Concluding round of political negotiations at the CBD COP 15 in Montréal starts with the aim of stopping biodiversity loss
Starting today, Federal Environment Minister Steffi Lemke will directly participate in the negotiations for a new, ambitious global biodiversity framework at the UN Biodiversity Conference in Montréal, Canada. More than 100 ministers are expected to attend the high-level segment of the conference, where the final political negotiations are taking place. The German Environment Ministry and its partner countries are presenting multiple new initiatives, one of which is intended to ensure that all countries can implement a new, ambitious global biodiversity framework as quickly as possible to kick off the urgently needed trend reversal in biodiversity conservation. At the high-level segment, Federal Environment Minister Lemke will be accompanied by Stefan Tidow, State Secretary at the BMUV, and Jochen Flasbarth, State Secretary at the BMZ.
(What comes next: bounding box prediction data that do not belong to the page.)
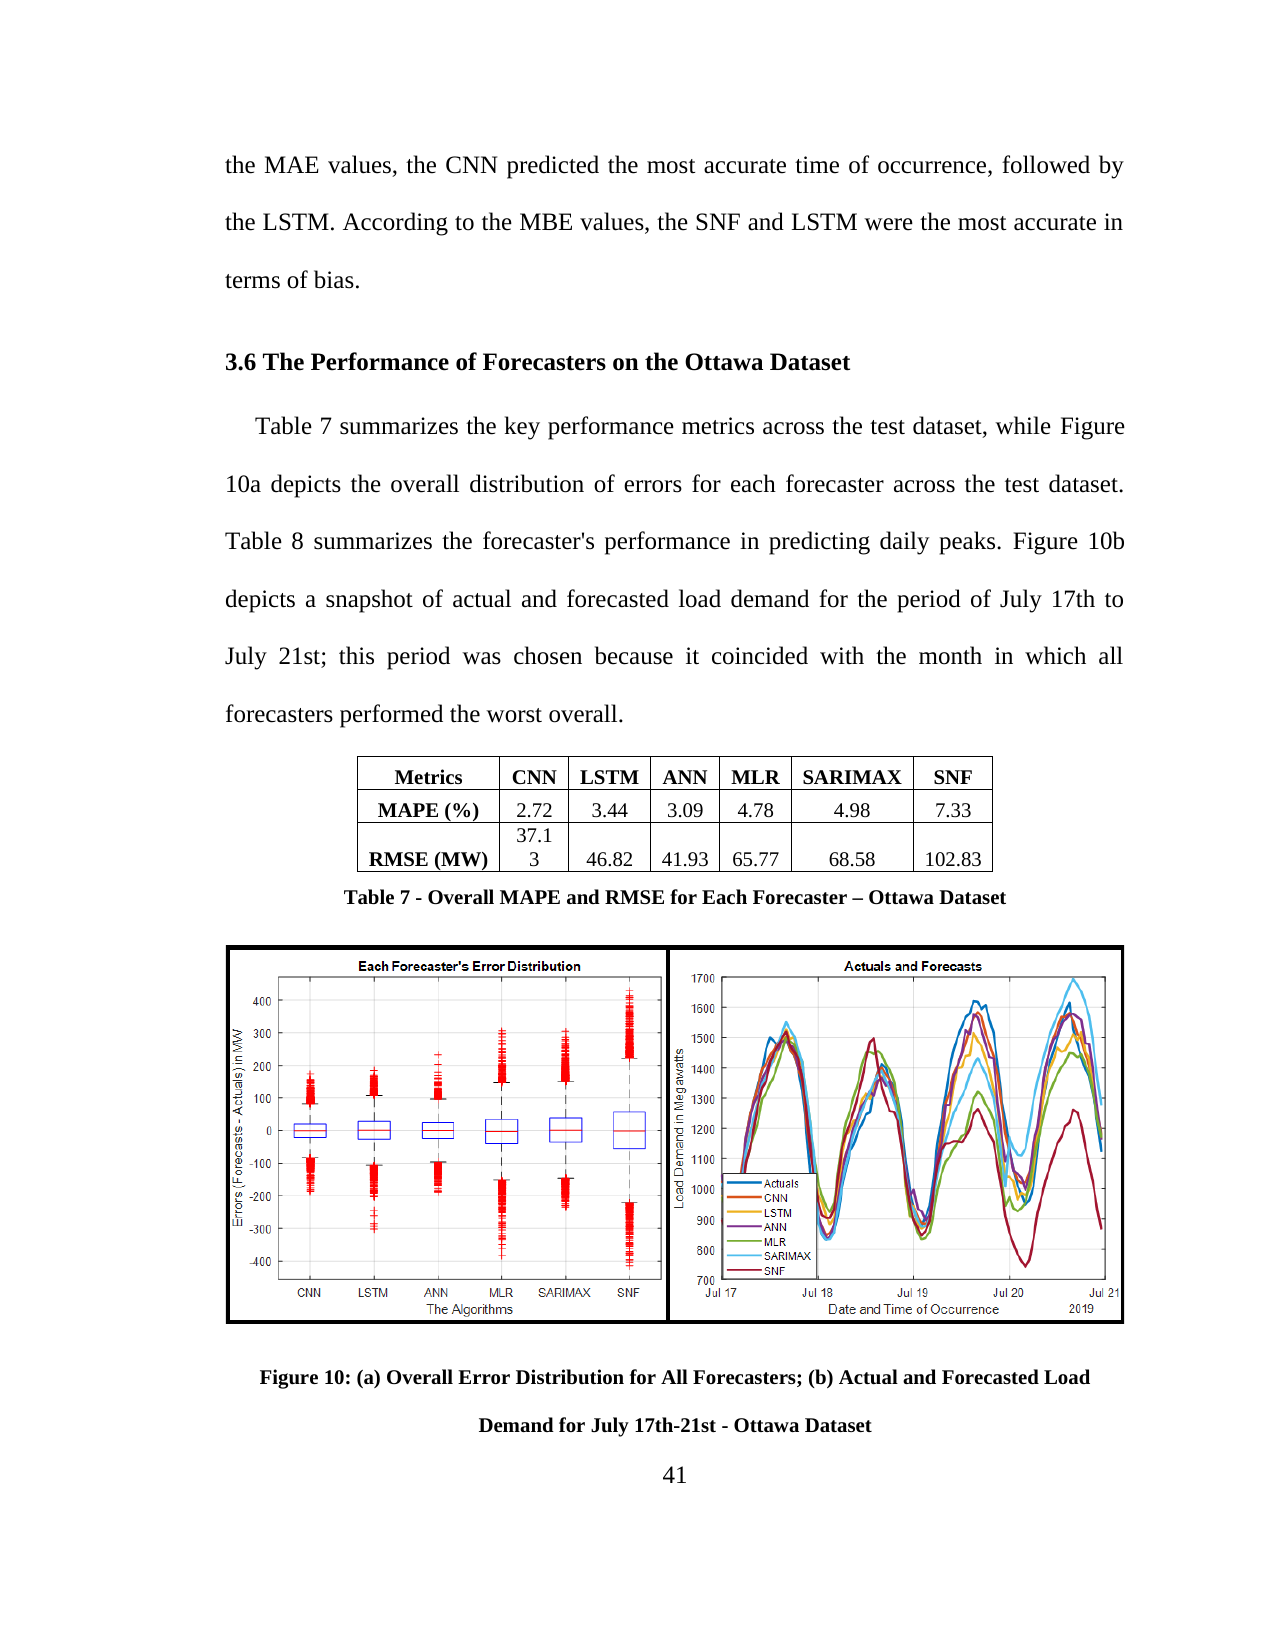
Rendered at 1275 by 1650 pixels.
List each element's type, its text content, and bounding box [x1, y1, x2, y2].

table_header Metrics [358, 757, 499, 789]
table_cell 41.93 [651, 823, 719, 871]
text Table 7 - Overall MAPE and RMSE for Each Forecaster – Ottawa Dataset [225, 884, 1125, 909]
table_cell 4.98 [792, 790, 913, 822]
table_header LSTM [569, 757, 650, 789]
subtitle 3.6 The Performance of Forecasters on the Ottawa Dataset [225, 347, 1125, 376]
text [225, 150, 1125, 294]
table_header CNN [500, 757, 568, 789]
table_cell 46.82 [569, 823, 650, 871]
table_cell 3.09 [651, 790, 719, 822]
table_cell MAPE (%) [358, 790, 499, 822]
table_cell 102.83 [914, 823, 992, 871]
table_cell 4.78 [720, 790, 791, 822]
table_cell RMSE (MW) [358, 823, 499, 871]
table_header ANN [651, 757, 719, 789]
picture [225, 945, 1125, 1324]
table_header SNF [914, 757, 992, 789]
text Figure 10: (a) Overall Error Distribution for All Forecasters; (b) Actual and Forecasted Load Demand for July 17th-21st - Ottawa Dataset [225, 1364, 1125, 1437]
table_cell 68.58 [792, 823, 913, 871]
table_header MLR [720, 757, 791, 789]
table_cell 2.72 [500, 790, 568, 822]
table_header SARIMAX [792, 757, 913, 789]
table_cell 3.44 [569, 790, 650, 822]
table_cell 65.77 [720, 823, 791, 871]
text Table 7 summarizes the key performance metrics across the test dataset, while Figure 10a depicts the overall distribution of errors for each forecaster across the test dataset. Table 8 summarizes the forecaster's performance in predicting daily peaks. Figure 10b depicts a snapshot of actual and forecasted load demand for the period of July 17th to July 21st; this period was chosen because it coincided with the month in which all forecasters performed the worst overall. [225, 411, 1125, 727]
table_cell 37.13 [500, 823, 568, 871]
table_cell 7.33 [914, 790, 992, 822]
Federal Environment Minister Steffi Lemke remarked: “In Montréal we have to take concrete steps to stop biodiversity loss. Three things are especially important to me in the final negotiations. First, the new, ambitious global biodiversity framework must contain bold and measurable targets. This alone is not enough. Second, we urgently need effective implementation and compliance mechanisms. Third, we need sufficient financial resources for swift implementation of the new targets. I appeal to all countries and partners and ask that we jointly take the required steps in Montréal to secure the foundations of our lives for the future. Global biodiversity loss and the loss of ecosystems and nature-based services important to human life must finally be reversed. We must move from destruction to restoration and sustainable use of nature.”
A week of intensive negotiations is now behind the approx. 4,000 delegates who travelled to attend the 15th Conference of the Parties to the Convention on Biological Diversity (CBD COP 15) in Montréal, Canada. The strong political presence starting from the second week of the conference increases the pressure to push for ambitious targets and effective implementation mechanisms for worldwide conservation, sustainable use and restoration of nature. The main sticking points at COP 15 include the level of ambition of the global biodiversity framework, digital sequence information on genetic resources (DSI) and resource mobilisation. In Montréal, Federal Environment Minister Lemke will launch many new initiatives together with international partners in order to move swiftly to implementation following adoption of the new global biodiversity framework. Marine protection, nature-friendly use of the world oceans and marine restoration targets also play a key role at CBD COP 15. For example, decisions are expected on the sustainable use of marine biodiversity that address the increasing pressures of anthropogenic activity on the oceans.
The negotiations so far at the CBD COP have been constructive overall. Breakthroughs were made on agenda items including the two Protocols of the CBD (Nagoya Protocol and Cartagena Protocol) as well as on specific nature conservation issues. In particular, lack of financing is a recurring topic in the negotiations. UN Secretary-General Guterres and Canada’s Prime Minister Trudeau opened the conference by cautioning the Contracting Parties to take their responsibility to present and future generations seriously. Non-governmental organisations, indigenous groups, multilateral organisations, representatives of science and business and of course young people are calling emphatically for an ambitious global biodiversity framework with strong implementation mechanisms and sufficient financial resources. At the UN General Assembly in September 2022, Federal Chancellor Olaf Scholz already committed Germany to providing 1.5 billion euros for international biodiversity financing from 2025.